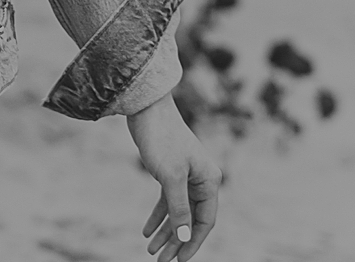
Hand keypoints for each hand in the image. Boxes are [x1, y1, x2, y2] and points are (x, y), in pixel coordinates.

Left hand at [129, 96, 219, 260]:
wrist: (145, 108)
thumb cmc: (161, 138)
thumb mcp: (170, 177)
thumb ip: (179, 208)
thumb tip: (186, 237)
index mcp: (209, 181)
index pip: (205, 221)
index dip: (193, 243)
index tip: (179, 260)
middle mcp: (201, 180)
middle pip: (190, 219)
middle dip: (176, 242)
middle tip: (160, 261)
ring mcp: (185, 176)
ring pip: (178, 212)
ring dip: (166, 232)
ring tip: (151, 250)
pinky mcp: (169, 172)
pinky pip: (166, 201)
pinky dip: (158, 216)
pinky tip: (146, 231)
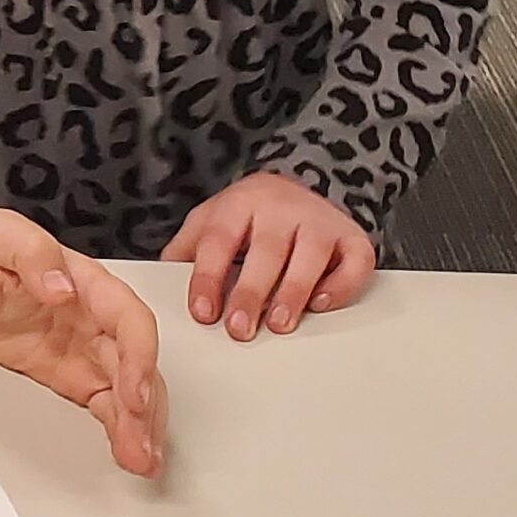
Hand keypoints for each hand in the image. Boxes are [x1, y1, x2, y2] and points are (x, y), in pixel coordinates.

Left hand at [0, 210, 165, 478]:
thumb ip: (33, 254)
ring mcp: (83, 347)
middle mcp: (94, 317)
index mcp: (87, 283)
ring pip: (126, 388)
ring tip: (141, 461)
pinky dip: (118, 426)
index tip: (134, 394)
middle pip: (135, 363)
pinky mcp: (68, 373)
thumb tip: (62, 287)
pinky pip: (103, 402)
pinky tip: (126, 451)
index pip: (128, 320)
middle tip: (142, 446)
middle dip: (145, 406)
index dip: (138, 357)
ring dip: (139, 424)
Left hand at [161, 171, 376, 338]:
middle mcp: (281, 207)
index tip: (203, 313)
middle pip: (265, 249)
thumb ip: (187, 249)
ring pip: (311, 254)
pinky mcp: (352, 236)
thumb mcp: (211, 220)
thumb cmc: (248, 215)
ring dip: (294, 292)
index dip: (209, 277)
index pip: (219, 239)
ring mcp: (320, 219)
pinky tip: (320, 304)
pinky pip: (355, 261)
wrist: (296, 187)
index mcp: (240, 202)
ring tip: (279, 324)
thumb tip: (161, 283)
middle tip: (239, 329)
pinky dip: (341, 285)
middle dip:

__To do__. Your answer is to contain exactly the lines from the one holding "middle pip: (265, 249)" to the end of the entries, with no other line.

__Written answer__.
middle pip: (265, 249)
thumb ip: (187, 249)
ring pip: (311, 254)
pinky mcp: (352, 236)
thumb mcp: (211, 220)
thumb cmc: (248, 215)
ring dip: (294, 292)
index dip: (209, 277)
index pip: (219, 239)
ring mcp: (320, 219)
pinky tip: (320, 304)
pinky pip: (355, 261)
wrist: (296, 187)
index mcp: (240, 202)
ring tip: (279, 324)
thumb tip: (161, 283)
middle tip: (239, 329)
pinky dip: (341, 285)
middle dip:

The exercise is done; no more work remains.